Andriesue "Bitzy" Gomez was a gritty, Chicago-born woman with a creative foul mouth and an unfiltered knack for sass. Her prep-school upbringing was quickly laid aside when she left home in the 1960s and moved to New York's Greenwich Village where she worked as a stand-up comic. Bitzy eventually found herself in California as a single mother. She decided truck driving was a fine way to financially support her three daughters.
Bitzy remained a trailblazer throughout the 1970s organizing and fighting against the stigma and harassment of women truck drivers in the industry. She founded the Coalition of Women Truckers where she worked with other female truck drivers to identify carriers who showed gender bias. Bitzy Gomez died in 2015 but posthumously received the Real Women in Trucking's Queen of the Road award in 2017.
Idella Hanson was only 18 years old when she started driving big rigs for her family's business in 1968. Now, over four decades later, she is a well-respected icon in the industry. Her quiet determination and exemplary work ethic, along with her signature red cowboy boots, gained her admiration among other drivers, especially women. She showed by example the benefits of having a positive attitude.
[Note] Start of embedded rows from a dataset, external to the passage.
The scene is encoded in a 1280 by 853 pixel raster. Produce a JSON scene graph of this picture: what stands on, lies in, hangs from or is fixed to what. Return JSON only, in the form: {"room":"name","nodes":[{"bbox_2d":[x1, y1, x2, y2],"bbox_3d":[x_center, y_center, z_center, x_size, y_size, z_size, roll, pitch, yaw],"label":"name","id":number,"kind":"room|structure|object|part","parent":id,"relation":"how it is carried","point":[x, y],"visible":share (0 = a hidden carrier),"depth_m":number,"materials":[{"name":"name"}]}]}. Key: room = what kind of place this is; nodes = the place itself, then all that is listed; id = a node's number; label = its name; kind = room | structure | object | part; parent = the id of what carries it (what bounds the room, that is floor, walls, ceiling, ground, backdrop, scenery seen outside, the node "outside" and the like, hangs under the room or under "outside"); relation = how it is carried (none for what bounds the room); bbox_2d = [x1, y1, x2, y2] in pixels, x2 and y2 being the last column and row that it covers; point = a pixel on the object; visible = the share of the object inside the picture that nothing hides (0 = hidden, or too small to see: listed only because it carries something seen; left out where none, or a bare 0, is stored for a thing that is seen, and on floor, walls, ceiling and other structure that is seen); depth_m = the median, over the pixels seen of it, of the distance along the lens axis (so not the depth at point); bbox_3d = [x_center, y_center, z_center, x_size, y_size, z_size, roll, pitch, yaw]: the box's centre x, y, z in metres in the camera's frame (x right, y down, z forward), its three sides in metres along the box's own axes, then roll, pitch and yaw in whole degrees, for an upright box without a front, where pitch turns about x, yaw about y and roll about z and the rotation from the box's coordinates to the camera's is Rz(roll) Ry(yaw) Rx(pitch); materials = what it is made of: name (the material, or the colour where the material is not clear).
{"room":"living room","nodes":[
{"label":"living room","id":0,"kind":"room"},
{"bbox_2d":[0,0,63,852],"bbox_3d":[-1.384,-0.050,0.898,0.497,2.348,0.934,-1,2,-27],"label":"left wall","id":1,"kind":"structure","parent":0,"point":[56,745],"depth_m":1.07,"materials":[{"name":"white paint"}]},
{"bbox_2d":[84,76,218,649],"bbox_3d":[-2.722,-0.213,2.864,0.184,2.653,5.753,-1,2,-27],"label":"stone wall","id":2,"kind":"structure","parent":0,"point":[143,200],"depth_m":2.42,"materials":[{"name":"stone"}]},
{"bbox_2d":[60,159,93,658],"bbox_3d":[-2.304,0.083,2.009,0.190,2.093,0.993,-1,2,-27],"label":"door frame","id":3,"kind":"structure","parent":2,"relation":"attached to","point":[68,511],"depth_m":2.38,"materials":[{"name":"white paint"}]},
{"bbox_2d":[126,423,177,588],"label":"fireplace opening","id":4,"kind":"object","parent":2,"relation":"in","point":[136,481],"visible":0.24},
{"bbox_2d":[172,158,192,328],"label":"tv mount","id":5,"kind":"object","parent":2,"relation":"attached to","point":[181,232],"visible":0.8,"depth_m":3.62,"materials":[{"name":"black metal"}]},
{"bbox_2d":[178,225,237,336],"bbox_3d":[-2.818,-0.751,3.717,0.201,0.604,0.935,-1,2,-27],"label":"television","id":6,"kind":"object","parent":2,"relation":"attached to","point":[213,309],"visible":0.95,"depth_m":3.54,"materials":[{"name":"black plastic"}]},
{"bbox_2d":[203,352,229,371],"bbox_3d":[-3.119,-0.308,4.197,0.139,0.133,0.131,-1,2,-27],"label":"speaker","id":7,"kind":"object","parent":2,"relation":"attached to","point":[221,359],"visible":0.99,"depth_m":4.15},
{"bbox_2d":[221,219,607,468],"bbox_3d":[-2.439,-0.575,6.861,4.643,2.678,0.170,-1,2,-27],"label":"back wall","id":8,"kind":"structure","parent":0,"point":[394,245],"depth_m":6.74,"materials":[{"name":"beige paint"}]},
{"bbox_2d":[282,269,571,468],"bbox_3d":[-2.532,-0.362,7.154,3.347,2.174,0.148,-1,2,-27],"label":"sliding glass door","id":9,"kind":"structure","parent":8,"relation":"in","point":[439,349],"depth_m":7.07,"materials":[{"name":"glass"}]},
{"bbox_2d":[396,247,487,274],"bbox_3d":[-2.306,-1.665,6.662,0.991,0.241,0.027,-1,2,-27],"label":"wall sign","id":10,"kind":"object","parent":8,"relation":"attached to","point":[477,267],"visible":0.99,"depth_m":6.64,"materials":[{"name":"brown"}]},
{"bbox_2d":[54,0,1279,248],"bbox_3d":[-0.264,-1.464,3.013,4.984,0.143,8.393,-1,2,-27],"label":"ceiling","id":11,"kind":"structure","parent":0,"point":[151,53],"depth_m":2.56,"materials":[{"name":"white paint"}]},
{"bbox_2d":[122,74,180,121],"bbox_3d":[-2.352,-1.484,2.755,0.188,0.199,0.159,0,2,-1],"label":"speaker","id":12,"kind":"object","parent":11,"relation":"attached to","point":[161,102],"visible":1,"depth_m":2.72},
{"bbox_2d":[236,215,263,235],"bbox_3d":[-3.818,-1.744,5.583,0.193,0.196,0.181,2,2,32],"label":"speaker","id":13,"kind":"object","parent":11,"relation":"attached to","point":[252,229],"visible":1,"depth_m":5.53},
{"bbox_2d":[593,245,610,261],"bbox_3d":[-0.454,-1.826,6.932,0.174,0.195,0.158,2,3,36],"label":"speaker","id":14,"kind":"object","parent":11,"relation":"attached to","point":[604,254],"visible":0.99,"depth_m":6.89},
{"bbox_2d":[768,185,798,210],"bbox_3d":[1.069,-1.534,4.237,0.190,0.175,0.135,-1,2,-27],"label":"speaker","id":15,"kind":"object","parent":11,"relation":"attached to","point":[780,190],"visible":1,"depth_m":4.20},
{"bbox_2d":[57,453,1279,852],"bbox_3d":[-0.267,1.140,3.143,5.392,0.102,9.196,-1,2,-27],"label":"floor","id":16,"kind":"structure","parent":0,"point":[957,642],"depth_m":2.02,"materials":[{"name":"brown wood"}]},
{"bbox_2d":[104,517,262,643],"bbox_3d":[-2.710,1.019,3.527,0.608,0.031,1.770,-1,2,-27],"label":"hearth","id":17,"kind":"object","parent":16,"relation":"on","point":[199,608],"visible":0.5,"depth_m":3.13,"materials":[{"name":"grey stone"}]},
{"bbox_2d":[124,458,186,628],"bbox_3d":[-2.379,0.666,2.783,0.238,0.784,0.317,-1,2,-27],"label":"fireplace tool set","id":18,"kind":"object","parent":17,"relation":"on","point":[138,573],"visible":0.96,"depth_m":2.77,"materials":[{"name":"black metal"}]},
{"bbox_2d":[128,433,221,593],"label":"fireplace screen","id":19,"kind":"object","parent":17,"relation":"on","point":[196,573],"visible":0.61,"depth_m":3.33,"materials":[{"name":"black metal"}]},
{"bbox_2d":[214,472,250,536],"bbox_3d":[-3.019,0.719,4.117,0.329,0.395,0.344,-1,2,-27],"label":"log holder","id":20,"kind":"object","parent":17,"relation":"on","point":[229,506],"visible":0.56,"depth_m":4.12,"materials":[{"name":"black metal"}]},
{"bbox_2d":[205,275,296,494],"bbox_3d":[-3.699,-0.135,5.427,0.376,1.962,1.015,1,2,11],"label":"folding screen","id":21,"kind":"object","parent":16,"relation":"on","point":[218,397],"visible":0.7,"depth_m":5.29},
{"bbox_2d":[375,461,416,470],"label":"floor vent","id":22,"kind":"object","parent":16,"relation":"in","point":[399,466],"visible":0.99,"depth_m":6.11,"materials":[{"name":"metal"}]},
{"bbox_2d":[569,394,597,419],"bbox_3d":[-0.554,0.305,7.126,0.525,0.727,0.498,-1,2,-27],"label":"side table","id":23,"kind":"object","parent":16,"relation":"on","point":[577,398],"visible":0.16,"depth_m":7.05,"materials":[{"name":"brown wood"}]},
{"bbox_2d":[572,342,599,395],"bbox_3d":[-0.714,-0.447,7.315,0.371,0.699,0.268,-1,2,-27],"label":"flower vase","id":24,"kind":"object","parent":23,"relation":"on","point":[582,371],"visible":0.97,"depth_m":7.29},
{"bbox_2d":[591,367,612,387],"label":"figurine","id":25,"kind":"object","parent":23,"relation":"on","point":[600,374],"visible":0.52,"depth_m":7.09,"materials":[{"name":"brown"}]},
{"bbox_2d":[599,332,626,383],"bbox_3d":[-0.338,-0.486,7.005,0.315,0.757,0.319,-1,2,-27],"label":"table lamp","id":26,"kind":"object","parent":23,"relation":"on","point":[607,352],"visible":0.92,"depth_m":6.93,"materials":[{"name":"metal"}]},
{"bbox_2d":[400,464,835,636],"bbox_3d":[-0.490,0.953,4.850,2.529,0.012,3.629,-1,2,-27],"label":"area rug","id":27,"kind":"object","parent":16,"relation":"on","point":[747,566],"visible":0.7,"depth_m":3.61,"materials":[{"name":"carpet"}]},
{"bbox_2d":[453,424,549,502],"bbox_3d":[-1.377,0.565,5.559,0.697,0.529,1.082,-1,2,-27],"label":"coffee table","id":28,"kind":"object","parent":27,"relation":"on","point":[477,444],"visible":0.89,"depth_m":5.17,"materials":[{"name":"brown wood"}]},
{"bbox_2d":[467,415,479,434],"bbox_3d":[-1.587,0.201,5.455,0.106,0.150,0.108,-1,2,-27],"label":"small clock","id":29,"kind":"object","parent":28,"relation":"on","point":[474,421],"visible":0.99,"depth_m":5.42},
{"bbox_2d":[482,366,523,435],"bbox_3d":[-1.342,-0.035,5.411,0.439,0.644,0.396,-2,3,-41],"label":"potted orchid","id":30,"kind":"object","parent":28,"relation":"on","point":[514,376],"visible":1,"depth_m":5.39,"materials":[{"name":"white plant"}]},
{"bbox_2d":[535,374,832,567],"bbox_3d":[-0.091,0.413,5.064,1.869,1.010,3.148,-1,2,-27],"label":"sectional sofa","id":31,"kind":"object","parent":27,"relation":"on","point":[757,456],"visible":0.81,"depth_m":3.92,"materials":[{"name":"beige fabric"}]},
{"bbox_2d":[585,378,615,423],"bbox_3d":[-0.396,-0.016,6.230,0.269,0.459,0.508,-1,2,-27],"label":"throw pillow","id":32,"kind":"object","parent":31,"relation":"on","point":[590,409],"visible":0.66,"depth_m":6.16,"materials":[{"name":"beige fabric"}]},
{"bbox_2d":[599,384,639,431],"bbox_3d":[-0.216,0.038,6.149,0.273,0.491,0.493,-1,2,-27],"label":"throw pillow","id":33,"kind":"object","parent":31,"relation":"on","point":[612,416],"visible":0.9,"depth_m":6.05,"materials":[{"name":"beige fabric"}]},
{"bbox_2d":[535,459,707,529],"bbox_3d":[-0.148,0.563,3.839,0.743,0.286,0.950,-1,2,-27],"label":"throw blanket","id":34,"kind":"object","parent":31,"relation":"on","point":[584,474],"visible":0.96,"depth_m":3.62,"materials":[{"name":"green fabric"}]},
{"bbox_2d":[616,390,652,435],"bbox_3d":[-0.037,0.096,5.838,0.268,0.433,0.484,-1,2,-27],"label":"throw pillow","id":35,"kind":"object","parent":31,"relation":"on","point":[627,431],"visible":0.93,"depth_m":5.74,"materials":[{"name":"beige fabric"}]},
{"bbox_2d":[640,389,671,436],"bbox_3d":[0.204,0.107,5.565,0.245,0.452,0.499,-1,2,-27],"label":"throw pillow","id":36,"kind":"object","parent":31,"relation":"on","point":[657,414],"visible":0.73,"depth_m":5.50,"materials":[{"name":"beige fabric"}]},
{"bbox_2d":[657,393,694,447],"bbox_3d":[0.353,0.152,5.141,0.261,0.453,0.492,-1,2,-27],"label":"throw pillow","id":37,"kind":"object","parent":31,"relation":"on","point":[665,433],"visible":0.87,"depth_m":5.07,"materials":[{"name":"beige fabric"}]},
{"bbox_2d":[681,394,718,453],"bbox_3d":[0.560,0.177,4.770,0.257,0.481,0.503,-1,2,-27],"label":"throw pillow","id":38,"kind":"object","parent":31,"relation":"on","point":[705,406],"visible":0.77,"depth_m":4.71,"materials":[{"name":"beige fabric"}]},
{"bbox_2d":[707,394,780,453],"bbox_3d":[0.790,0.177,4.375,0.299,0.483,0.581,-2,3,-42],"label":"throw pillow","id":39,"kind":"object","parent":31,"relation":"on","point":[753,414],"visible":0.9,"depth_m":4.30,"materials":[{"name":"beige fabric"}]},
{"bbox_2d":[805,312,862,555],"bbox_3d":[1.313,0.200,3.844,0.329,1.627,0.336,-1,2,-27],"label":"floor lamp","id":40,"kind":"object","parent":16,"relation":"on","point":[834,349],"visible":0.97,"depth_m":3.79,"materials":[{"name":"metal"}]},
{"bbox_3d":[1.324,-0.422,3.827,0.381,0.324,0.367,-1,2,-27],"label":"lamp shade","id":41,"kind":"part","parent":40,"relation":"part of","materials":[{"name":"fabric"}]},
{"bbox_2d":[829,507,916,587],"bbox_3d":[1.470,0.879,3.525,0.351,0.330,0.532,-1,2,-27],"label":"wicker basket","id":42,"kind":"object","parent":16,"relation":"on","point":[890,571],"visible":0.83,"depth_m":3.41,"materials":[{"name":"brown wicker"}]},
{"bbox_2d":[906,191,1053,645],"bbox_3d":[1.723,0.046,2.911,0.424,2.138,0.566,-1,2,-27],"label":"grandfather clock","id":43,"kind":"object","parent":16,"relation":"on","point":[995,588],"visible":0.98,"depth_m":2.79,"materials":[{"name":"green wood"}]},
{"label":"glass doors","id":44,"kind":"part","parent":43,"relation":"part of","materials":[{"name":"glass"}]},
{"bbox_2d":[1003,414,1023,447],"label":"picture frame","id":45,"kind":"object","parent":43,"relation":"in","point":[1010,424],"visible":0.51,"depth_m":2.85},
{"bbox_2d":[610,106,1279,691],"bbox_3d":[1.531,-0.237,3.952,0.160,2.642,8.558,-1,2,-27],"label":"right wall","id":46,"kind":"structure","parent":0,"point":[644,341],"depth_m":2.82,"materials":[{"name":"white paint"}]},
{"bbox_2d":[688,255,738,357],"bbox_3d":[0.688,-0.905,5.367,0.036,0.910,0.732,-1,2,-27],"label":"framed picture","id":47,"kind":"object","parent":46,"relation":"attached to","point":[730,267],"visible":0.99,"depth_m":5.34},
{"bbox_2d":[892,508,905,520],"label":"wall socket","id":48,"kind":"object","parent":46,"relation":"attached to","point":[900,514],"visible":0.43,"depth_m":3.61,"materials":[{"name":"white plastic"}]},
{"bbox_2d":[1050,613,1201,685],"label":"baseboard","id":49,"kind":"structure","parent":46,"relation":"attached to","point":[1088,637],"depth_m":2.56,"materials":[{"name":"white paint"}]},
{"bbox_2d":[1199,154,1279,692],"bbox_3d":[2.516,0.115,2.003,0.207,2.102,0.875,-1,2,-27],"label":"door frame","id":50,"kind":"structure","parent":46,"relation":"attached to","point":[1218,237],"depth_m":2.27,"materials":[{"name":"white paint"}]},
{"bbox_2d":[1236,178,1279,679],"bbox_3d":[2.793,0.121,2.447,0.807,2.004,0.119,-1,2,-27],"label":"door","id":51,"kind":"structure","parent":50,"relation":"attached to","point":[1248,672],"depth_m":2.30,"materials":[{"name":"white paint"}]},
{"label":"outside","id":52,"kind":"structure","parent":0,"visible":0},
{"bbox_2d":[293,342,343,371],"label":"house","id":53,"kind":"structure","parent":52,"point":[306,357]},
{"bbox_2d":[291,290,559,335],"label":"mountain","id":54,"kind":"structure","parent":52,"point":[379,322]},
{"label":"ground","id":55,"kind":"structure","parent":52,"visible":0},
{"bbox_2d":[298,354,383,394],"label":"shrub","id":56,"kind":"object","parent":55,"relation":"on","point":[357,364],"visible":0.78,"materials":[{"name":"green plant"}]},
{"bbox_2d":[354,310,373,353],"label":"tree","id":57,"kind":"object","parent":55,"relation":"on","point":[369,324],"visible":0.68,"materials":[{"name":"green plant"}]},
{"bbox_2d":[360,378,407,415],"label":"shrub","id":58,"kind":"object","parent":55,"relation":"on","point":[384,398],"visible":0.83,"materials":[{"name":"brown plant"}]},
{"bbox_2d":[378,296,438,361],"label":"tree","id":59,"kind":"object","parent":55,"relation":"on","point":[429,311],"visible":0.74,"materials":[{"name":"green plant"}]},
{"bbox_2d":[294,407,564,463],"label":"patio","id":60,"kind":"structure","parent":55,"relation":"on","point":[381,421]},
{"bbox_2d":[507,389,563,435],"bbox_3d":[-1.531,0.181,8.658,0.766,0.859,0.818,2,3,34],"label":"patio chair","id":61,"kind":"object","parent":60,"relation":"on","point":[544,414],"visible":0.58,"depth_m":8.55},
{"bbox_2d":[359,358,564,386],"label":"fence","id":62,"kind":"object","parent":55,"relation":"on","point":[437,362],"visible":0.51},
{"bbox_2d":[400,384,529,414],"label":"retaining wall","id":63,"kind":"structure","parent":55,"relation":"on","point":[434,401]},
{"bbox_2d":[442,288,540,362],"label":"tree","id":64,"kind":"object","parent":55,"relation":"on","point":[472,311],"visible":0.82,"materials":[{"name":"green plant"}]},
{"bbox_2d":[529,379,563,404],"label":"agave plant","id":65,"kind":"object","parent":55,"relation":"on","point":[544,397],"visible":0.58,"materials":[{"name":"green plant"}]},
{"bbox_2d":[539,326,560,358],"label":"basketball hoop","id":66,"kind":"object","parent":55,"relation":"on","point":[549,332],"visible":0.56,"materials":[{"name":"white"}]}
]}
Idella remains an active participant in trucking organizations and in the community. She's a volunteer board member with Operation Roger, an animal-loving group of truckers who transport pets to new homes across the country. Her best friend, Sandi Talbott, is also a truck driver and together they have logged over 9 million miles through the years hauling everything and anything you can imagine.
Loretta Bruyere is a small woman who handles her twin-trailer like she was born to ride. It took her a while to land her dream job with FedEx Freight but she persevered because she wanted to show that even Native American women like herself can succeed as a semi-truck driver. Loretta has logged nearly 2 million safety miles in her two decades of driving.
She decided to start competing in the New Mexico Truck Driving Championship in 2012 which takes place every year in the month of May in Albuquerque. Bruyere currently drives a 28-foot twin trailer with an impressive 80,000-pound capacity. In 2018, she not only won the Twin Trailers class trophy but captured the Grand Champion honors at the competition. Loretta hopes to see more women competing in the future.